For this course I wanted to do a pasta dish that was fresh, clean and welcoming of the spring weather. I sweat down the chard leaf with olive oil and garlic. Pasta is added along side the chard stem. I finished with a reduction of white wine and a decent helping of lemon juice and zest. I personally love lemon in pasta, and to me the contrast between earthy Swiss chard and the acidity of lemon works quite well. This is a simple dish that can be tweaked in a varying number of ways to accommodate a variety of seasonal vegetables.


Finally, we have the main course of the night; kimchi cauliflower steak. This dish requires few ingredients and turns out excellent results. A simple quick blanch of the cauliflower to slightly soften it, while still keeping an al dente texture. After the blanch is complete, a quick sauce composed of minced kimchi, sake, dark superior soy sauce, and Chinese black vinegar is made in a cast iron skillet. When the flavors have come together, the steaks are added and allowed to sear in the sauce. The kimchi will hold its shape well, thus the sauce can be pushed around for better pan contact with the cauliflower. The plate up is quite easy and only requires the addition of scallions cut on a bias (sexy scallions in kitchen terminology). The rest is just the kimchi from the pan and a touch of uncooked kimchi. 

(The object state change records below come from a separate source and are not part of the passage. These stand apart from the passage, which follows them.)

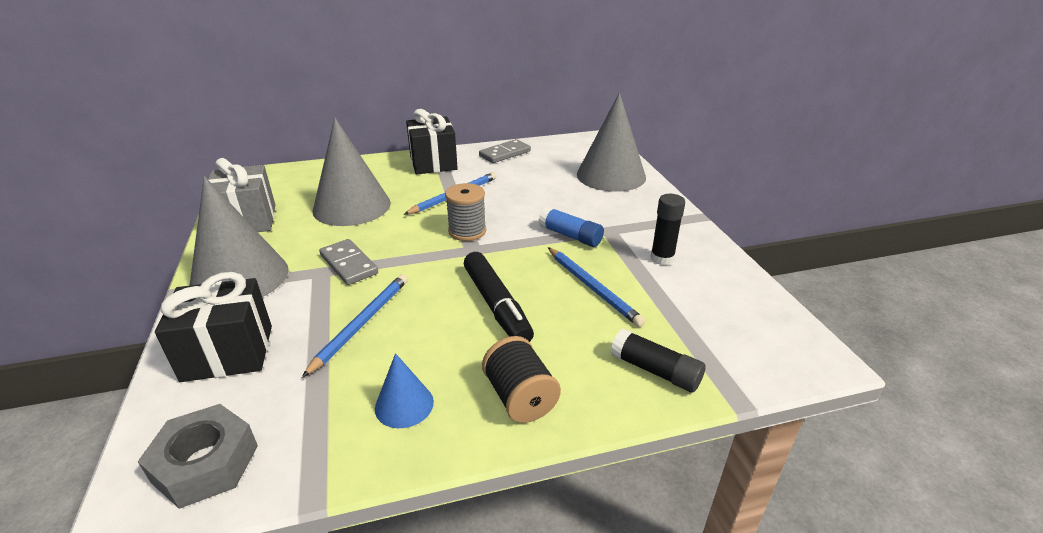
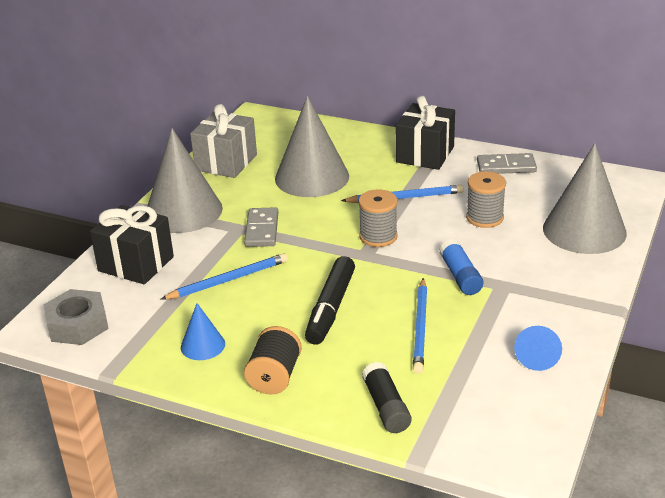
camera: 40 degrees right, 0 degrees up
(534, 190) = (484, 218): none -> grey spool
(662, 258) = (515, 330): black glue stick -> none
(701, 270) = (537, 356): none -> blue cone

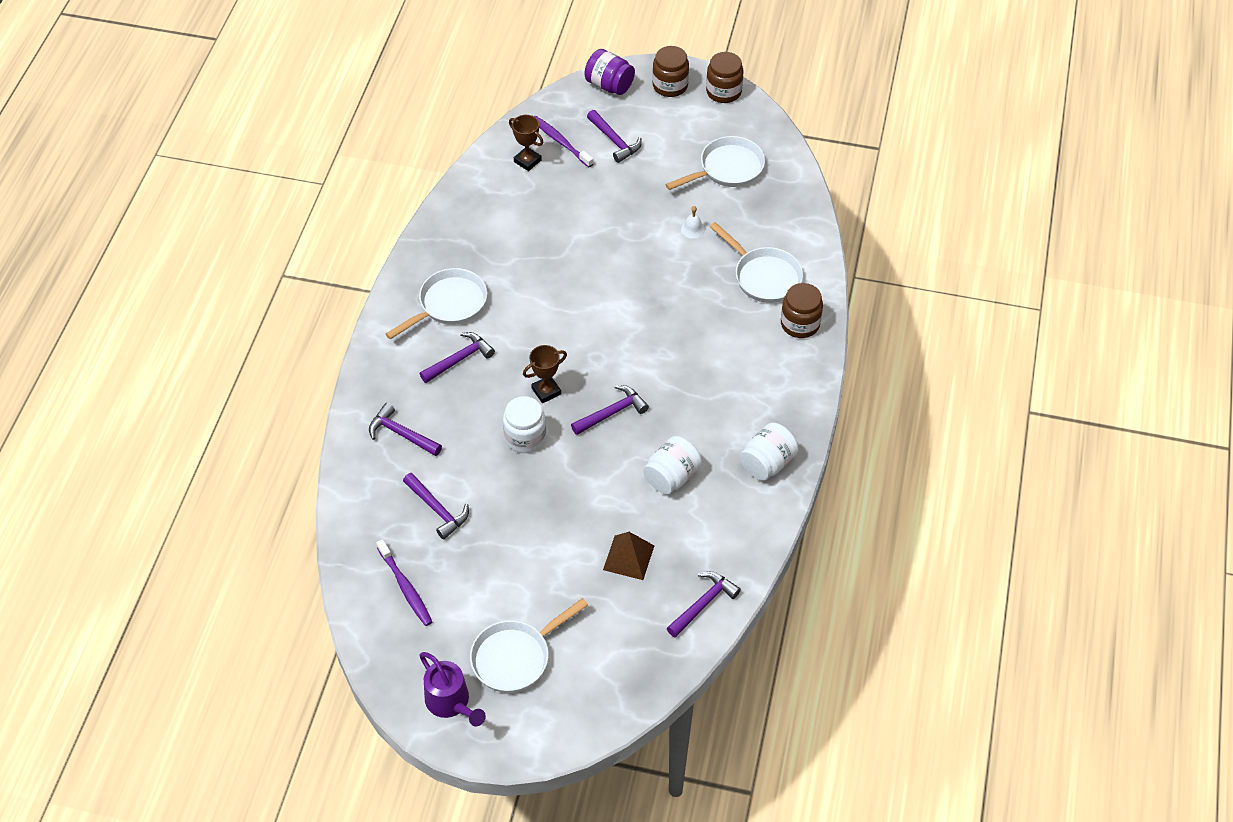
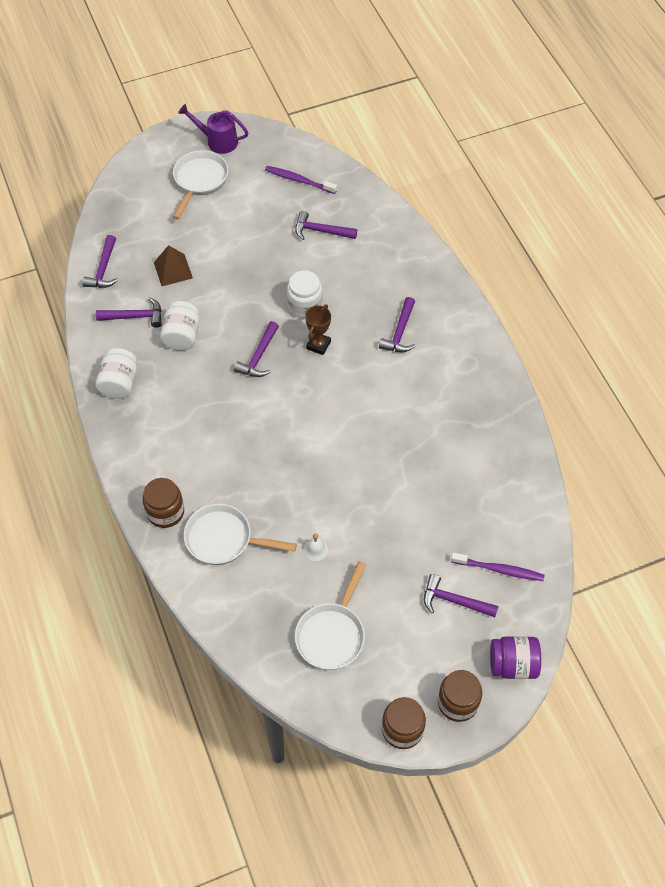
camera: 145 degrees right, 5 degrees up
(401, 434) = (389, 262): purple hammer -> purple hammer (135, 317)
(449, 305) = (446, 367): white pan -> none
(527, 161) = (508, 531): brown trophy -> none

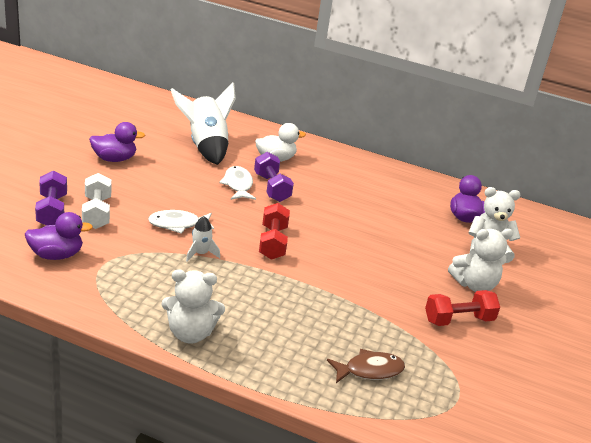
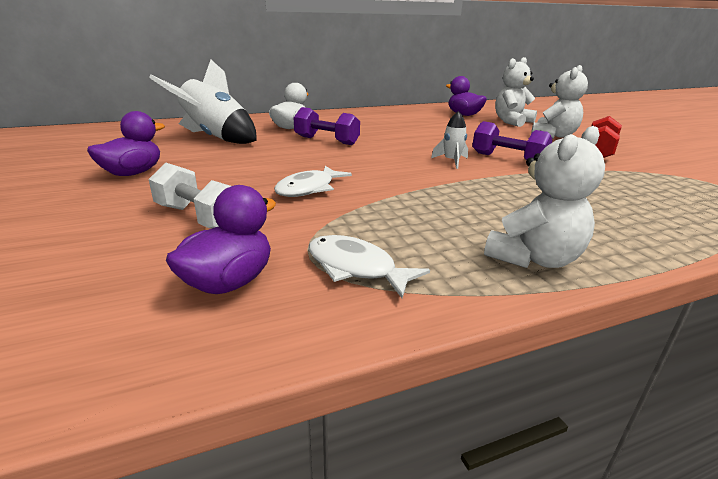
camera: 40 degrees left, 5 degrees down
(52, 211) = (130, 243): purple dumbbell -> purple dumbbell (508, 159)
(201, 253) = (379, 197): white rocket -> white rocket (451, 161)
(238, 185) = (298, 148): white fish -> white fish (356, 268)
(272, 242) = (409, 166): red dumbbell -> none
(369, 370) = (663, 200): brown fish -> none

Determined to bring the self proclaimed "purple party" to an interesting end, I dreamt up this dish, which is somewhere between a sweet side dish and a savory dessert. I watched Elliot as he whipped up the other dishes and was sad that the purple carrots were going unused. They were so beautiful and I was determined for them to make it into one of the courses for the evening. I also saw a lemon and orange loitering on the table and then just said fuck it. I ribboned the carrots and dressed them in a majority of orange and lemon juice before adding a light drizzle of rice wine vinegar and soy sauce. Everything was massaged together by hand. I finished off the simple creation with alternating lemon and orange slices and a crack of fresh black pepper. I served the dish in small dessert glasses with chopsticks. The end result was refreshing, tangy, and sweet. I love that this dish is something I would have never normally thought up, but the inspiration came as the night transpired. I would definitely make this again but maybe with the addition of grapefruit!

I hope you enjoyed this post and it has inspired you to get creative with vegetables in the kitchen this spring.